Alessia Cara singles chronology
| "Out of Love" (2019) | "Querer Mejor" (2019) | "Ready" (2019) |

Music video
- "Querer Mejor" on YouTube

= Querer Mejor =

"Querer Mejor" (transl. "Wanting Better") is a song by Colombian musician Juanes featuring Canadian singer Alessia Cara. It was released as a single by Universal Music Latino on 24 May 2019. The song was written by Juanes, Cara, Rafa Arcaute, Tainy, Mau y Ricky and Camilo. The song reached number one in Colombia, El Salvador, Nicaragua and Panama, as well as the top 10 in Costa Rica, Ecuador and Guatemala.

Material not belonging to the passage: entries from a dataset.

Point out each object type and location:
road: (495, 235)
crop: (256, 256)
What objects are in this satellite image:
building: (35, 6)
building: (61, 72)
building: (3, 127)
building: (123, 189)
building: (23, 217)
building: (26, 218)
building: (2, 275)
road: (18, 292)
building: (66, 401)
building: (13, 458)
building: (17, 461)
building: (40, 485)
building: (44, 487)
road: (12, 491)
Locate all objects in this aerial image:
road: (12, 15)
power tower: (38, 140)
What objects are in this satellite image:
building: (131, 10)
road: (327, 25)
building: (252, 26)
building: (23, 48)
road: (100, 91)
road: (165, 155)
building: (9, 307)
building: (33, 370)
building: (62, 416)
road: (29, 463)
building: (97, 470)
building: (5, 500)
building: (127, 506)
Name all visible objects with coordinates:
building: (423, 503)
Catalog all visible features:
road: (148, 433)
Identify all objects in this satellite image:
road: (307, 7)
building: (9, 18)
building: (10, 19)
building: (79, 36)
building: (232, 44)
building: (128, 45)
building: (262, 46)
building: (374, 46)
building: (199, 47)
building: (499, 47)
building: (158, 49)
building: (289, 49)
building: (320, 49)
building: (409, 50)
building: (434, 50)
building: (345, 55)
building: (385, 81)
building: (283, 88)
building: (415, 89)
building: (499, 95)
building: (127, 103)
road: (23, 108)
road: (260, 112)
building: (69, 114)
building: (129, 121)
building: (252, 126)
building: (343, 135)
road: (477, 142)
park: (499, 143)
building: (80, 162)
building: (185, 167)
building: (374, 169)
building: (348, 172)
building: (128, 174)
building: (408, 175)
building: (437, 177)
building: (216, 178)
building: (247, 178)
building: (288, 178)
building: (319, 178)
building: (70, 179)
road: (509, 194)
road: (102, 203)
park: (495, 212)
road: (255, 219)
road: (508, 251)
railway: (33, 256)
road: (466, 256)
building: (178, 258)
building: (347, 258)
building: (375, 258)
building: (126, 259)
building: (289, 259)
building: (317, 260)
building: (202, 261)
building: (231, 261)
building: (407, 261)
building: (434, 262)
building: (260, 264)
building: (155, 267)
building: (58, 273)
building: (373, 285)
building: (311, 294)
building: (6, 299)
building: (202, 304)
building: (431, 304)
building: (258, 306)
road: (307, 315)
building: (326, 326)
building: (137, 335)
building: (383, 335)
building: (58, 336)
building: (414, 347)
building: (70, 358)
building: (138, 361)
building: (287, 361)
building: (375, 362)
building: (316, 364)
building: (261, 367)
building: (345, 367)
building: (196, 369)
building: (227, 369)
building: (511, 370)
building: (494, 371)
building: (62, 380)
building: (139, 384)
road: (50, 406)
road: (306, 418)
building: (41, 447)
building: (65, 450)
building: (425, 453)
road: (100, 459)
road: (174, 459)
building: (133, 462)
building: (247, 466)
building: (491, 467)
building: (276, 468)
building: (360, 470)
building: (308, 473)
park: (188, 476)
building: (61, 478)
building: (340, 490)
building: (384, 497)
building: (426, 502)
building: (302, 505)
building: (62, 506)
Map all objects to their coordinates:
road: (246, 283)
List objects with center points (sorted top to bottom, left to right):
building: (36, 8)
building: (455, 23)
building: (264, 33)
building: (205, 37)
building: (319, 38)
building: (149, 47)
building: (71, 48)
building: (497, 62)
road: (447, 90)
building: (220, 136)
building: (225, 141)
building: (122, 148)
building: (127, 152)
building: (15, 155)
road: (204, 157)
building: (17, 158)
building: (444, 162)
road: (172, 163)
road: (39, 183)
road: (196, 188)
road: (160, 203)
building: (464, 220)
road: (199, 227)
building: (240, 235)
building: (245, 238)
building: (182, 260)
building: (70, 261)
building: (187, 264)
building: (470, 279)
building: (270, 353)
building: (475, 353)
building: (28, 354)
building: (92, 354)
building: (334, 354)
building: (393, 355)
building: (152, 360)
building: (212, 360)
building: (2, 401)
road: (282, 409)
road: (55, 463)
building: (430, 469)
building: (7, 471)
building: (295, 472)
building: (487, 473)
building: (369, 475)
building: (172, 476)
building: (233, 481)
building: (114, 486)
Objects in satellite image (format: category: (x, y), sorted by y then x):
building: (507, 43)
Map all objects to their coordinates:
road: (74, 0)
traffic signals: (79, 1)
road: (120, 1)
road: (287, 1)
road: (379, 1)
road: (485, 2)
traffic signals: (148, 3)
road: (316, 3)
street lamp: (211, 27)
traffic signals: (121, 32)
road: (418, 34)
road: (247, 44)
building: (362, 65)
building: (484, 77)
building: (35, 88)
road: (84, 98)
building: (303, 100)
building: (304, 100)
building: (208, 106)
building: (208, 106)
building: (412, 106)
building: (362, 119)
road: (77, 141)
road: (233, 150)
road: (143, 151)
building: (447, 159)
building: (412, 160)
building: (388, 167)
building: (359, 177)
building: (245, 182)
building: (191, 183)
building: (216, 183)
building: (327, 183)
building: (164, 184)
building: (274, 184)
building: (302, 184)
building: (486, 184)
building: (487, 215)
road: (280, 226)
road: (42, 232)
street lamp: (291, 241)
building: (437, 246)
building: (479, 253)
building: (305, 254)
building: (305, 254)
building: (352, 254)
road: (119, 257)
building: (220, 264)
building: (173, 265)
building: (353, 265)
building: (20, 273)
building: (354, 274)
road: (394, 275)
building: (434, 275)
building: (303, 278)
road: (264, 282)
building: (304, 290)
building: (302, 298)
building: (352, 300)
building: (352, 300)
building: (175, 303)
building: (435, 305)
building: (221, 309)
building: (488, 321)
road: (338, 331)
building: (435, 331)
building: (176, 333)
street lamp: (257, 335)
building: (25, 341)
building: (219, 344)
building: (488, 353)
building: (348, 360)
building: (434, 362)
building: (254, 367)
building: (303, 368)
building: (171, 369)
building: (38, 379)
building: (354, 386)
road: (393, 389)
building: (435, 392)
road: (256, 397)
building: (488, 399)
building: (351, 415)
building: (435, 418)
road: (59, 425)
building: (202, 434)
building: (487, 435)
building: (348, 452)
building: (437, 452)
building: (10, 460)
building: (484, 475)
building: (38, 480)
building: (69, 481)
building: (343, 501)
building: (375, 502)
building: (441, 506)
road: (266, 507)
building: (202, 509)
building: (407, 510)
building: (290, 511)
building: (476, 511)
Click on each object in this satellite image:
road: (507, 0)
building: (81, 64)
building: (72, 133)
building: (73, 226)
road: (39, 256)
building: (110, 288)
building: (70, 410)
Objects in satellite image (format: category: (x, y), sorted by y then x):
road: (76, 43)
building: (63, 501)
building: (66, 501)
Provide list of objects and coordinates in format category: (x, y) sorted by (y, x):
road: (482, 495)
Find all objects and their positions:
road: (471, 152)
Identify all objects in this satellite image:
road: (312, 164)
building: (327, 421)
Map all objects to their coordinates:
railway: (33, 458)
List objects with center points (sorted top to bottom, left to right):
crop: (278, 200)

==Background and promotion==
Juanes revealed the song name and release date on May 21, 2019. The song was Alessia Cara's first Spanish release.

==Reception==
NPRs Felix Contreras called the song "classic Juanes, a slow-burning ballad that celebrates commitment and enduring love". Writing for Forbes, Jeff Benjamin stated that it "boasts the rock sound that Juanes has carried throughout his career with a thumping dembow-inspired beat backing their harmonies reflecting on a how to be better lovers". Rolling Stones Suzy Exposito stated that "Querer Mejor" is "guided by a fluid dembow rhythm, flutters of guitar and a Hammond organ", and that the two singers "make a stunning rapport" in it. The song received nominations for a Latin Grammy Award for Record of the Year and Song of the Year in 2019.

==Music video==
The music video for "Querer Mejor" preceded the song's digital release by one day, premiering on May 23, 2019.

==Charts==

| Chart (2019) | Peak position |
|---|---|
| Colombia (National-Report) | 1 |
| Costa Rica (Monitor Latino) | 3 |
| Ecuador (Monitor Latino) | 2 |
| El Salvador (Monitor Latino) | 1 |
| Guatemala (Monitor Latino) | 4 |
| Mexico Espanol Airplay (Billboard) | 1 |
| Nicaragua (Monitor Latino) | 1 |
| Panama (Monitor Latino) | 1 |

==Certifications==

| Region | Certification | Certified units/sales |
| United States (RIAA) | Gold (Latin) | 30,000^{‡} |
^{‡} Sales+streaming figures based on certification alone.